MHP Genel Başkanı Bahçeli, sözlerini şöyle sürdürdü:
“PKK’nın silah bırakması ve silahların Irak’ın kuzeyinde MİT’in gözetiminde teslimi artık sadece bir zaman meselesidir. Türkiye dünün derslerinden huzurlu ve güvenli bir gelecek etabına doğru geçiş aşamasındadır. Terörsüz Türkiye’den rahatsız olanların bize ‘muavin’ deyip bühtan içinde olması edepsizlikle bile tanımlanmayacak çamurluk ve çirkinliktir. Bizi tanımayanların, bir zamanlar içimize hasbelkader sızıp kapalı devre faaliyet içinde olanların bugün bize ne Türklük ne ülkücülük ne de Türk milliyetçiliği hakkında ahkam kesemeyeceğini, buna siyaset ve fikir mazilerinin yetmeyeceğini kararlıkla ifade etmek isterim. Herkes baksın işine, çevirsin dümenlerini, oynasınlar kağıttan kaplan rollerini. Bizim sevdamız Türkiye’dir, mensubiyet şerefimiz Türk milletidir, terörsüz Türkiye hedefimiz de yeni yüzyılda yükselişimizin, barış ve kardeşliğimizin momenti olacaktır.

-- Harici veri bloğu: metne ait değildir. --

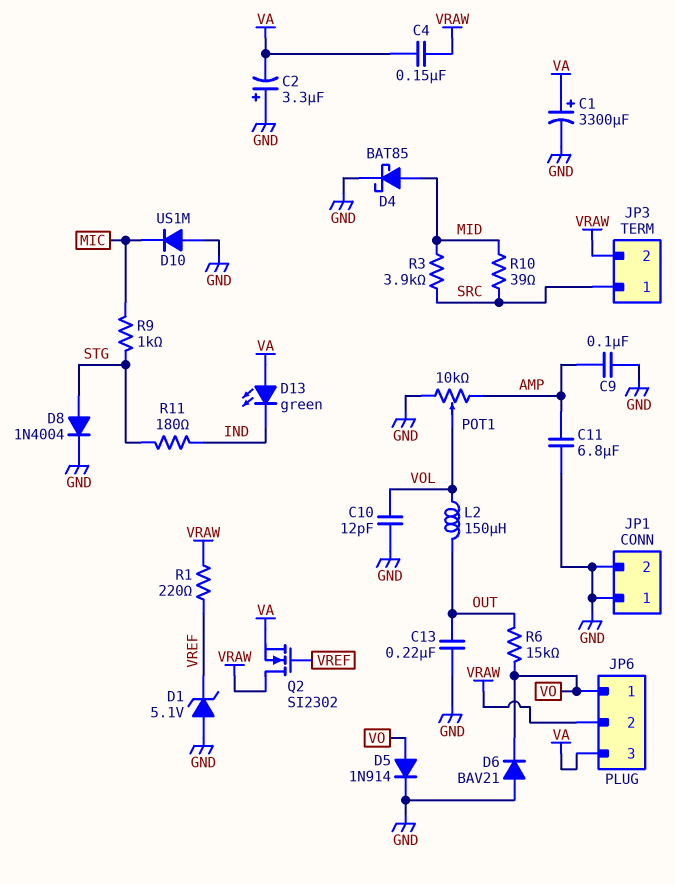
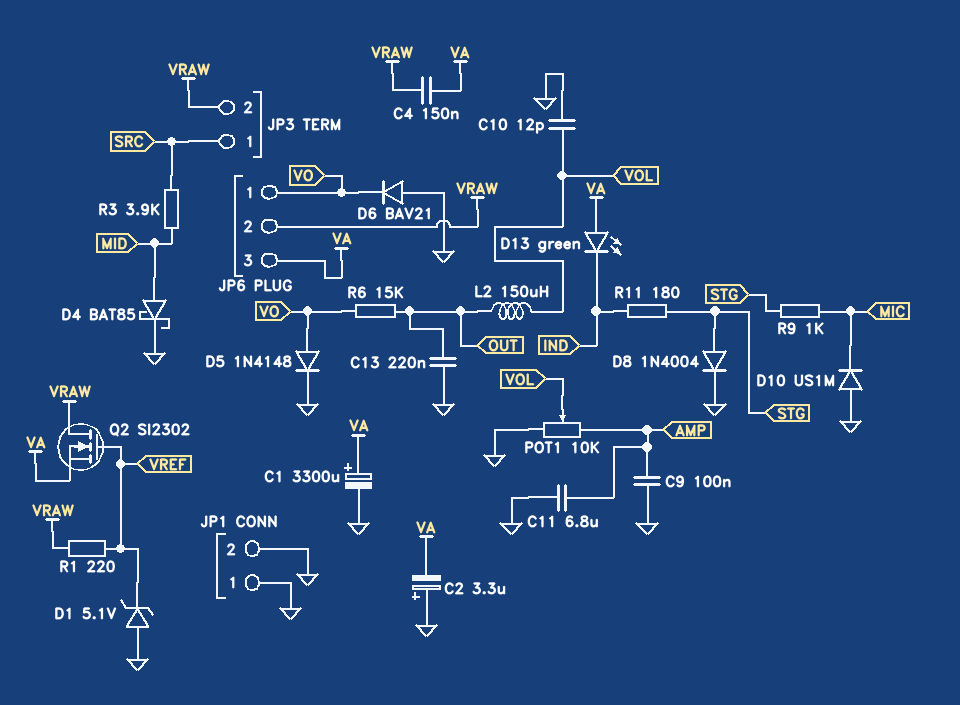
D5: diode 1N914 (A VO, K GND) -> diode 1N4148 (A VO, K GND)
R10: 39 (MID, SRC) -> none

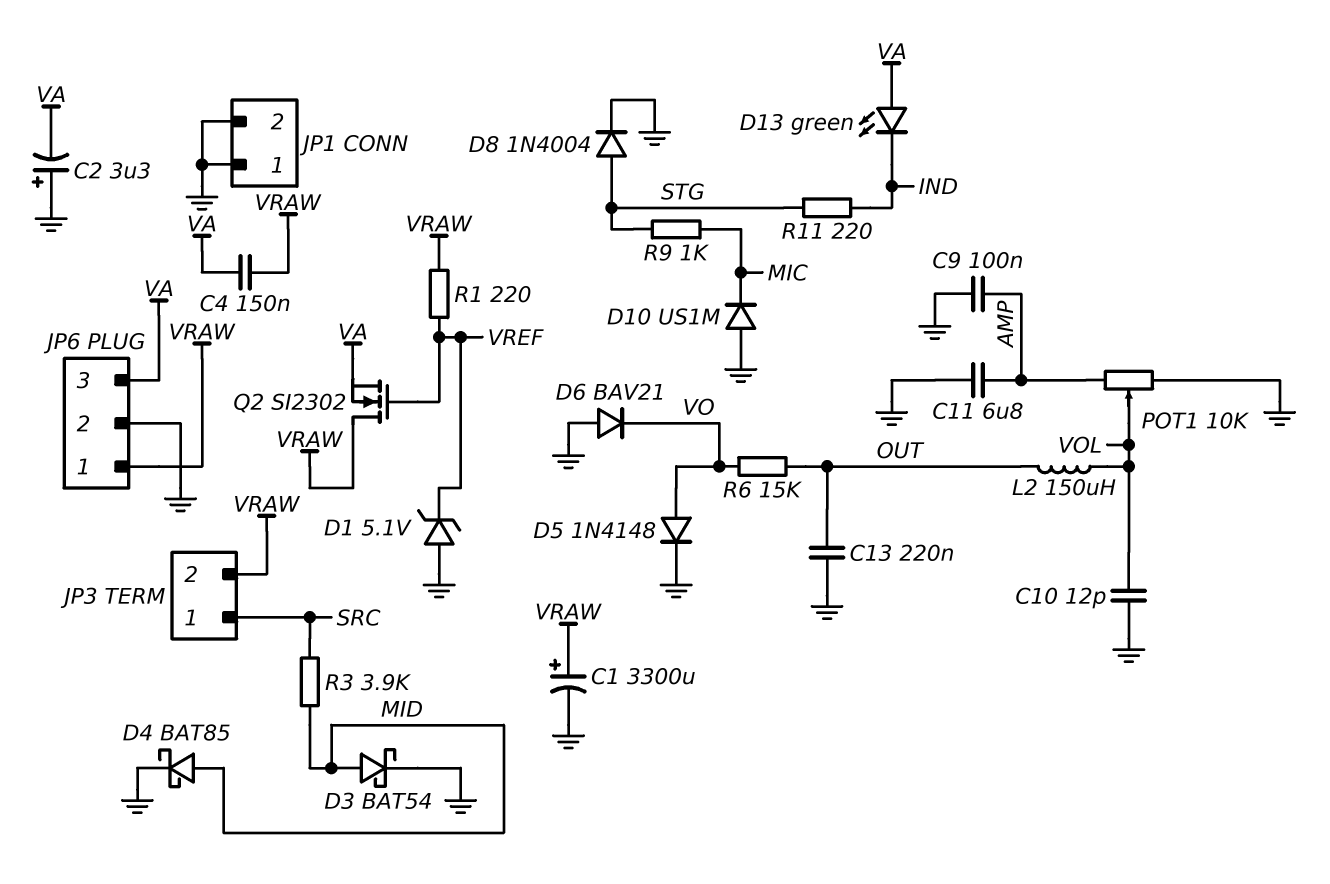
C1: 3300uF (plus VA, minus GND) -> 3300uF (plus VRAW, minus GND)
D3: none -> schottky BAT54 (A MID, K GND)
JP6 pin 1: VO -> VRAW
JP6 pin 2: VRAW -> GND
R11: 180 (IND, STG) -> 220 (IND, STG)

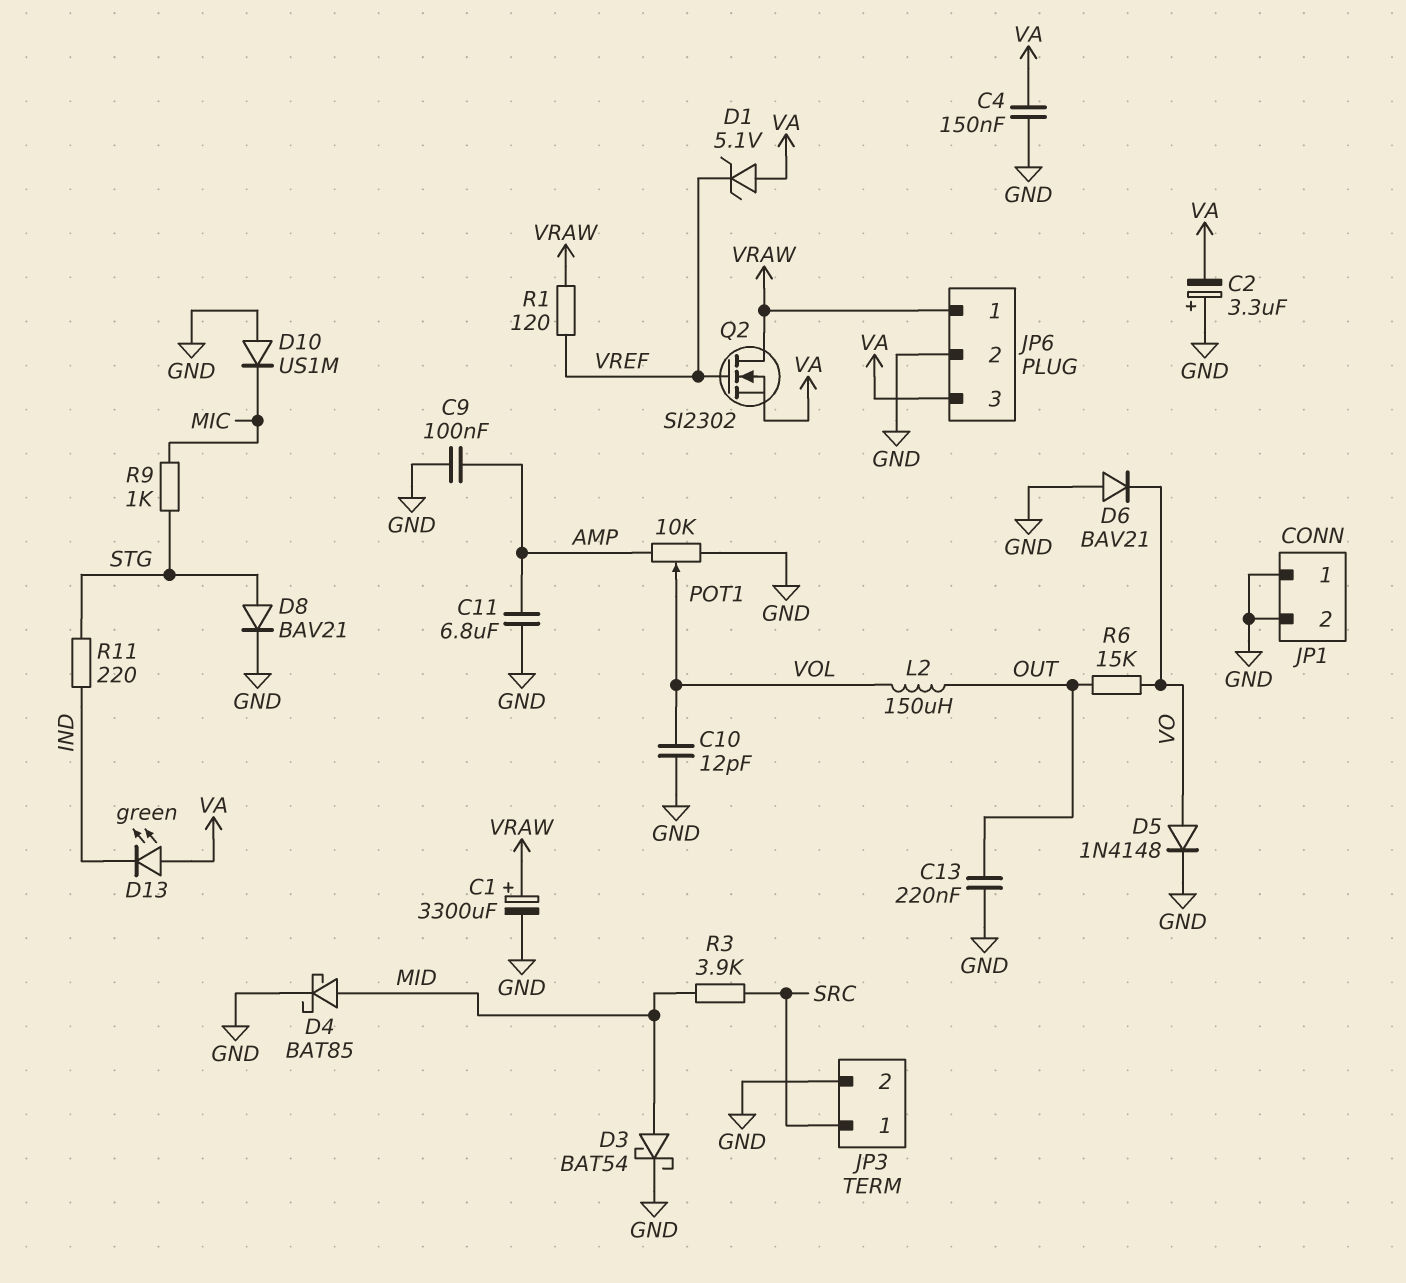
C4: 150nF (VA, VRAW) -> 150nF (GND, VA)
D1: zener 5.1V (A GND, K VREF) -> zener 5.1V (A VA, K VREF)
D8: diode 1N4004 (A STG, K GND) -> diode BAV21 (A STG, K GND)
JP3 pin 2: VRAW -> GND
R1: 220 (VRAW, VREF) -> 120 (VRAW, VREF)

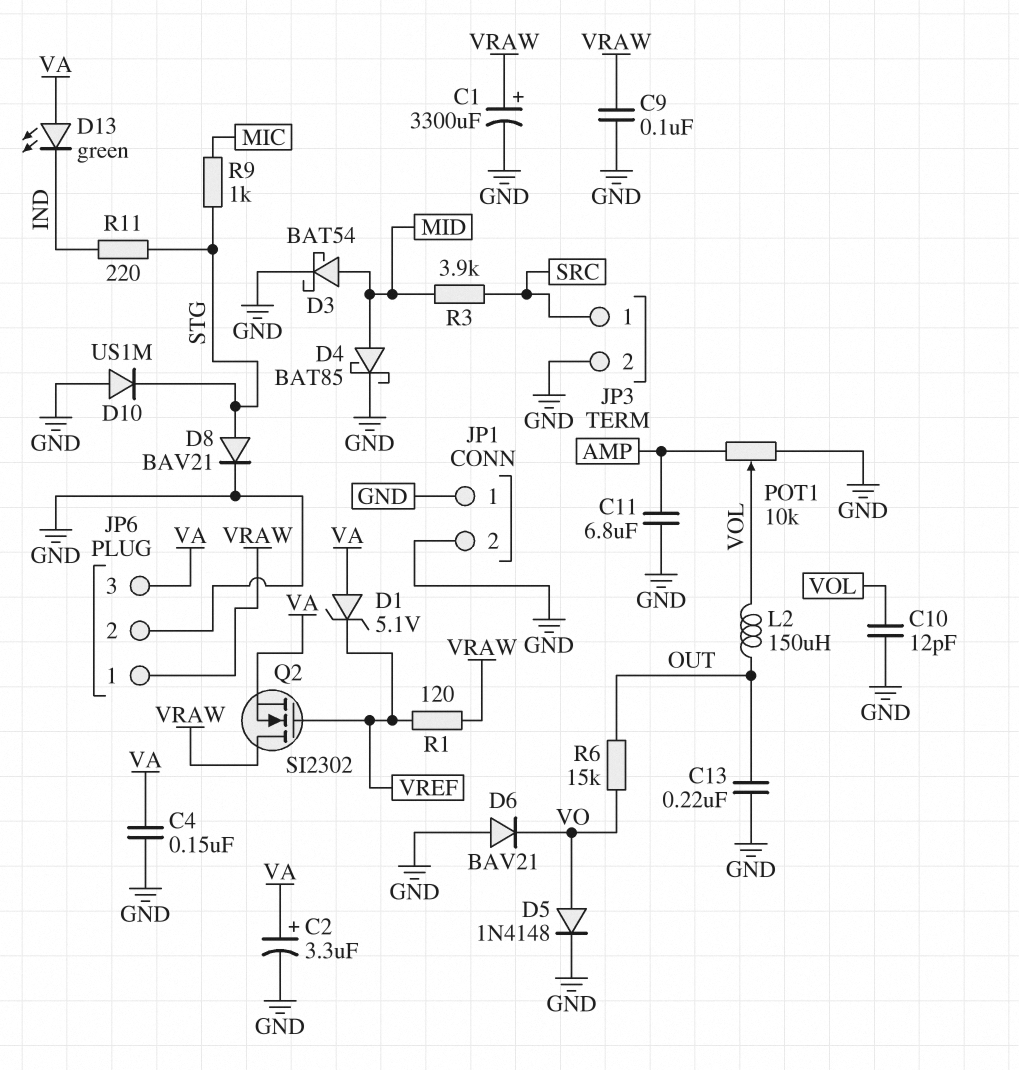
C2: 3.3uF (plus GND, minus VA) -> 3.3uF (plus VA, minus GND)
C9: 100nF (AMP, GND) -> 100nF (GND, VRAW)
D10: diode US1M (A GND, K MIC) -> diode US1M (A GND, K STG)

‘Güneş tuttuğumuz gökyüzü çadırımız’ diyen kutlu ecdadımızın emanetlerine leke sürdürmeyeceğiz. Türk-Kürt kardeşliğinin millet varlığı içinde sonsuza kadar yaşatılmasına and olsun, seve seve hizmet edeceğiz. Terörsüz Türkiye artık bir devlet politikası haline gelmiştir. Dolayısıyla devletin başı terörsüz Türkiye’yi gerçekleştirmekle mükelleftir. O sebepten Sayın Cumhurbaşkanımızın bu çabalarında her daim yanında ve arkasında olacağız. Onu yalnız bırakmayacağız. Yeni yüzyılı Terörsüz Türkiye ile taçlandırarak Türkiye’ye şeref katacağız.”